Strange bedfellows challenge Congress to end dirty tax extenders
WASHINGTON — Green Scissors — a coalition of free-market, taxpayer and environmental groups — sent a letter today asking Congress to allow a suite of dirty energy tax breaks to expire at the end of 2016.
A perennial ritual in Washington, almost every year Congress tries to pass a “tax extenders” bill to continue tax breaks slated to expire. This year the expiring incentives include giveaways for a range of polluting industries, including energy sources like municipal solid waste and wood biomass that are often more harmful to air quality and the climate than the fossil fuels they would replace.
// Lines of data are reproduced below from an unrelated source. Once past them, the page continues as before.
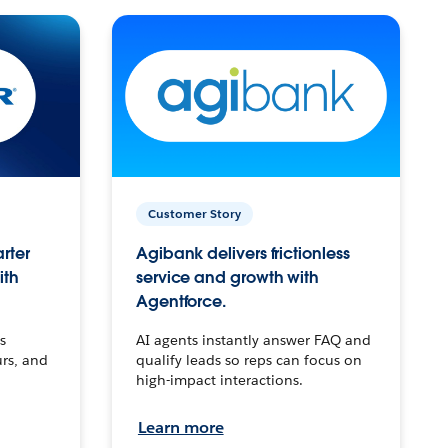
Customer Story
arter
Agibank delivers frictionless
ith
service and growth with
Agentforce.
s
AI agents instantly answer FAQ and
urs, and
qualify leads so reps can focus on
high-impact interactions.
Learn more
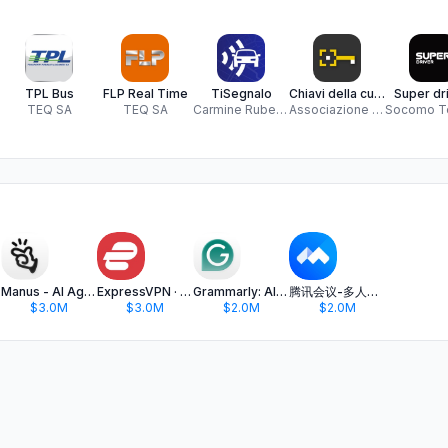
TPL Bus
FLP Real Time
TiSegnalo
Chiavi della cultura
Super dri
TEQ SA
TEQ SA
Carmine Ruberto
Associazione A-Pro
hat
Manus - AI Agent & Automation
ExpressVPN · Secure & Fast VPN
Grammarly: AI Keyboard & Notes
腾讯会议-多人实时视频会议软件
$3.0M
$3.0M
$2.0M
$2.0M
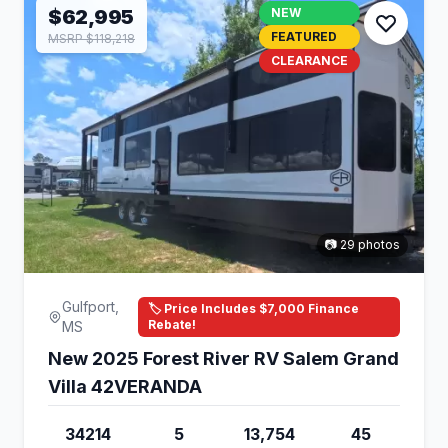
$62,995
NEW
FEATURED
MSRP $118,218
CLEARANCE
📷 29 photos
Gulfport,
🏷️ Price Includes $7,000 Finance
Rebate!
MS
New 2025 Forest River RV Salem Grand
Villa 42VERANDA
34214
5
13,754
45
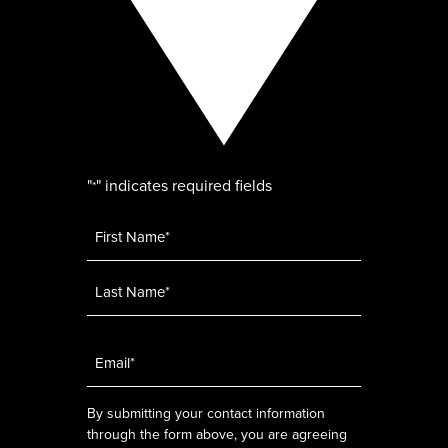
"
" indicates required fields
*
Name
*
Email
*
By submitting your contact information
through the form above, you are agreeing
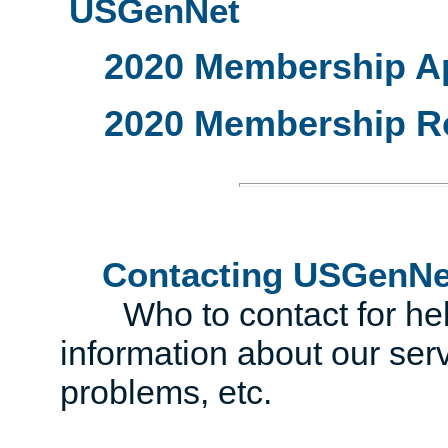
USGenNet
2020 Membership Ap
2020 Membership R
Contacting USGenNe
Who to contact for help 
information about our serv
problems, etc.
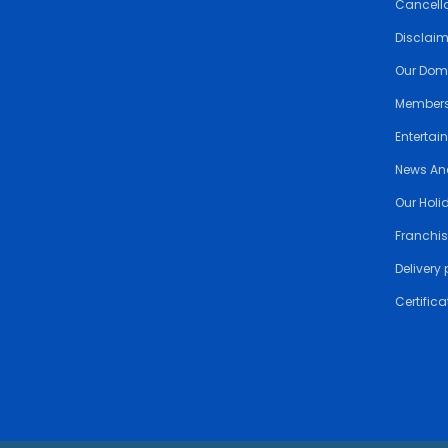
Cancella
Disclai
Our Dom
Members
Entertai
News An
Our Holi
Franchis
Delivery 
Certifica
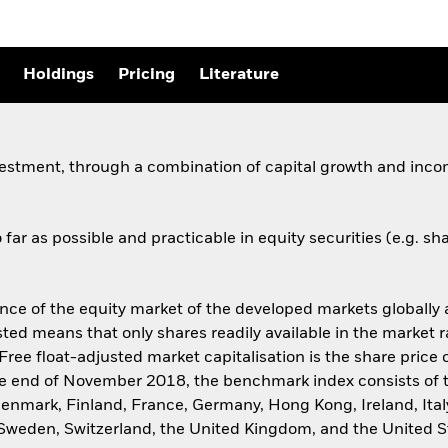
Holdings
Pricing
Literature
vestment, through a combination of capital growth and incom
far as possible and practicable in equity securities (e.g. s
 of the equity market of the developed markets globally an
sted means that only shares readily available in the market 
Free float-adjusted market capitalisation is the share pric
 the end of November 2018, the benchmark index consists of
 Denmark, Finland, France, Germany, Hong Kong, Ireland, Ital
 Sweden, Switzerland, the United Kingdom, and the United S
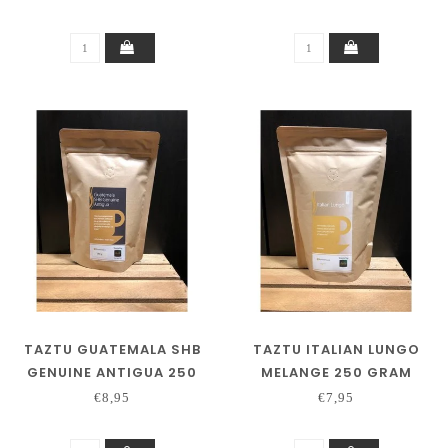
TAZTU GUATEMALA SHB
TAZTU ITALIAN LUNGO
GENUINE ANTIGUA 250
MELANGE 250 GRAM
GRAM
€8,95
€7,95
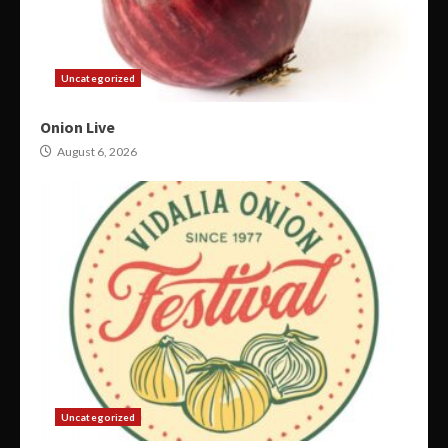
Uncategorized
Onion Live
August 6, 2026
Uncategorized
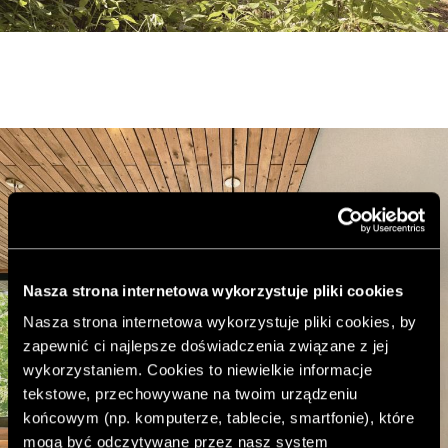
Nasza strona internetowa wykorzystuje pliki cookies
Nasza strona internetowa wykorzystuje pliki cookies, by
zapewnić ci najlepsze doświadczenia związane z jej
wykorzystaniem. Cookies to niewielkie informacje
tekstowe, przechowywane na twoim urządzeniu
końcowym (np. komputerze, tablecie, smartfonie), które
mogą być odczytywane przez nasz system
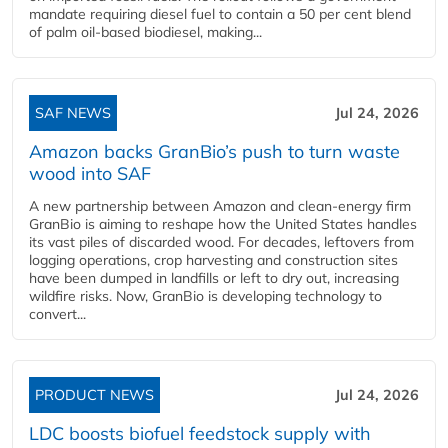
mandate requiring diesel fuel to contain a 50 per cent blend
of palm oil-based biodiesel, making...
SAF NEWS
Jul 24, 2026
Amazon backs GranBio’s push to turn waste
wood into SAF
A new partnership between Amazon and clean‑energy firm
GranBio is aiming to reshape how the United States handles
its vast piles of discarded wood. For decades, leftovers from
logging operations, crop harvesting and construction sites
have been dumped in landfills or left to dry out, increasing
wildfire risks. Now, GranBio is developing technology to
convert...
PRODUCT NEWS
Jul 24, 2026
LDC boosts biofuel feedstock supply with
In addition to calling on Congress to allow these measures to expire, the letter opposes proposals that have been introduced in both houses that would modify or extend existing tax breaks not scheduled to expire at the end of the year. These include bills like the recently introduced HR5879, which would extend the qualifying deadline for new nuclear plants to claim production tax credits –a de facto bailout for over budget, behind schedule facilities
“It’s disappointing to see Congress once again fall prey to the worst of Washington politics — generous tax breaks for favored industries at the expense of the taxpayer. It’s time for Congress to do the dirty work of saying no to these industries rather than allowing these wasteful, often dirty extenders to continue,” said Catrina Rorke, director of energy policy at the R Street Institute.
“Taxpayers can’t afford the business-as-usual extension of a smorgasbord of special interest tax breaks,” said Autumn Hanna, senior program director at Taxpayers for Common Sense. “Instead of this yearly hodgepodge of corporate giveaways, it is time for Congress to take up comprehensive tax reform.”
“Instead of coming home after the election and once again giving polluters an early holiday gift, this is a great opportunity for Congress to break with tradition,” said Lukas Ross, climate and energy campaigner at Friends of the Earth. “Congress should pick public health over corporate profits.”